P L A N È T E  G A Ï A 
 
   
   
 Index ASTRONOMIE -> ASTROPHYSIQUE -> MATIÈRE NOIRE 
   
 
Et si la Matière Noire n'Existait pas...

Et si la Matière Noire n'Existait pas...

N.W. - POUR LA SCIENCE HS N°107 > Mai-Juin > 2020

Et si la Matière Noire n'Existait pas...

Si aucun instrument n'a jamais réussi à détecter cette mystérieuse matière censée former un quart de l'Univers, c'est peut-être qu'elle n'est que pure invention ! Baptisée MOND, cette théorie en vogue pourrait bien bouleverser la cosmologie. Sur cette image prise par Hubble, certains astrophysisciens ont déduit la présence d'un gigantesque anneau de matière noire (en bleu nuit).
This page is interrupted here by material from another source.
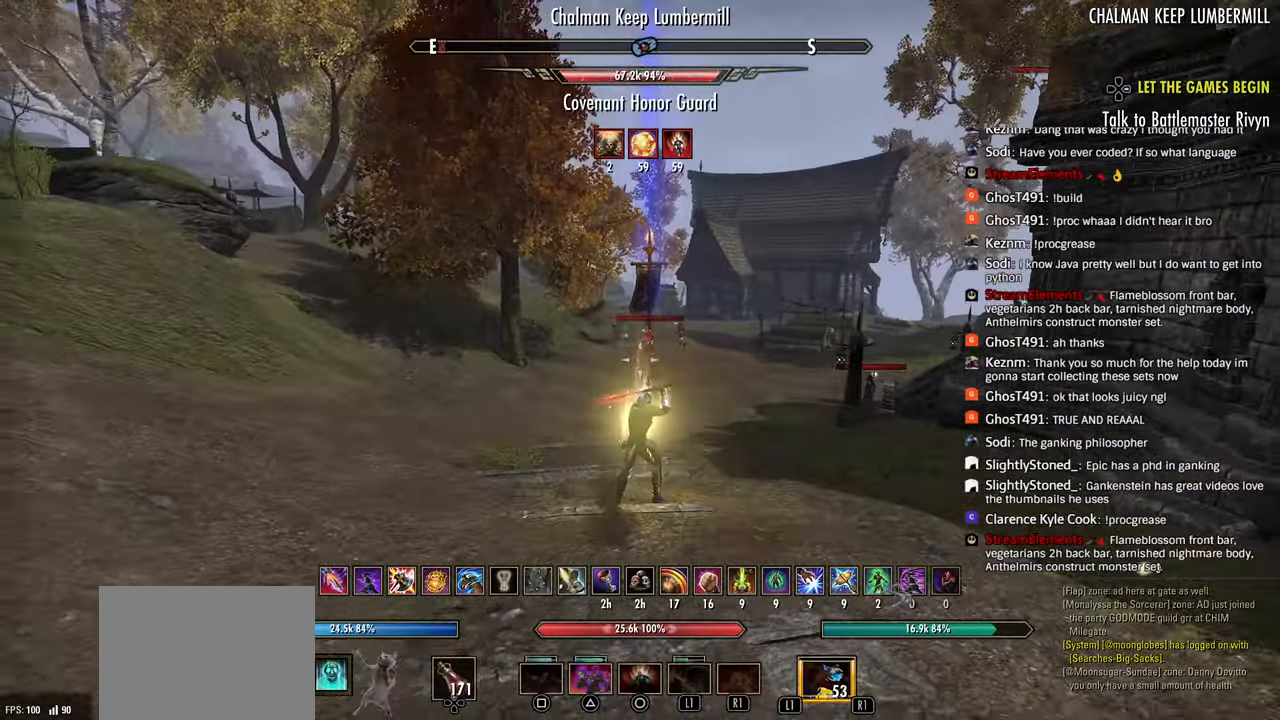
{"buttons": [], "left_stick": "up", "right_stick": "center", "events": [[17, "R2", "up"], [83, "R1", "down"], [167, "R1", "up"]]}
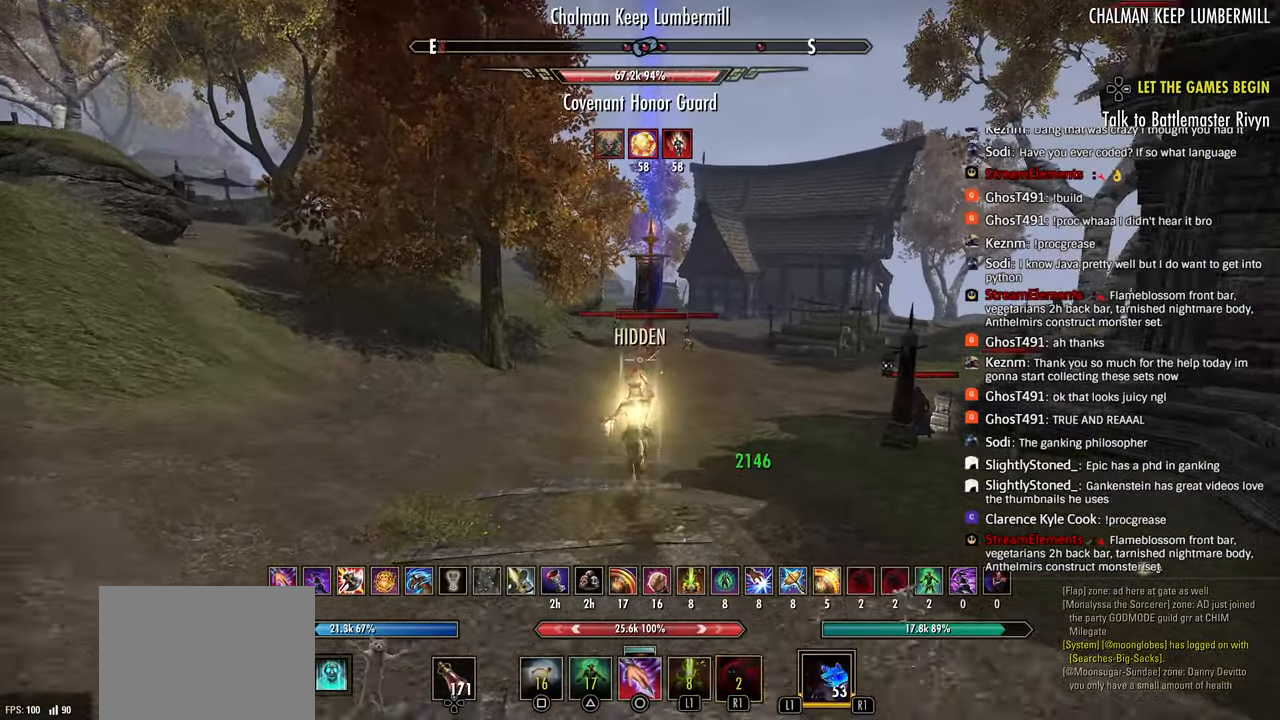
{"buttons": [], "left_stick": "up", "right_stick": "down-right", "events": [[133, "R3", "down"], [250, "R3", "up"], [250, "right_stick", "right"], [433, "right_stick", "down-right"]]}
Selon la théorie, elle représenterait près d'un quart du contenu matériel de l'Univers... alors même qu'elle n'a jusqu'ici jamais livré d'indices formels de sa présence dans le ciel. Un mystère qui passionne les scientifiques depuis 80 ans (repère). Et voici qu'en Janvier 2008, une occasion de résoudre l'énigme s'est enfin présentée. Le satellite européen Intégral qui, braqué en direction du centre de notre galaxie, devait fournir la preuve de l'existence de cette matière noire. Selon certains, celle-ci serait à l'origine d'un mystérieux rayon gamma repéré dans les années 1970 au centre de la Voie Lactée. L'hypothèse était solide : niché au centre de notre galaxie, un nuage de particules légères de matière noire se désintégrerait petit à petit, constituant ainsi une véritable fabrique d'antimatière (plus précisément des positrons, ces particules jumelles des électrons qui possèdent une charge électrique opposée). En se rencontrant, les particules de matière noire se désintégreraient, donnant naissance à des positrons et des électrons qui, en se rencontrant à leur tour, s'annihileraient, ce qui produirait le fameux rayonnement gamma observé.
Las, Intégral vient de livrer une tout autre explication ! Car selon une étude menée par Jurgen Knodlesder, astrophysicien au Centre d'étude spatiale des rayonnements (Toulouse) qui s'est basé sur les données recueillies par le satellite pendant quatre ans, ce sont plus prosaïquement des cadavres d'étoiles qui seraient responsables de la mystérieuse émission gamma.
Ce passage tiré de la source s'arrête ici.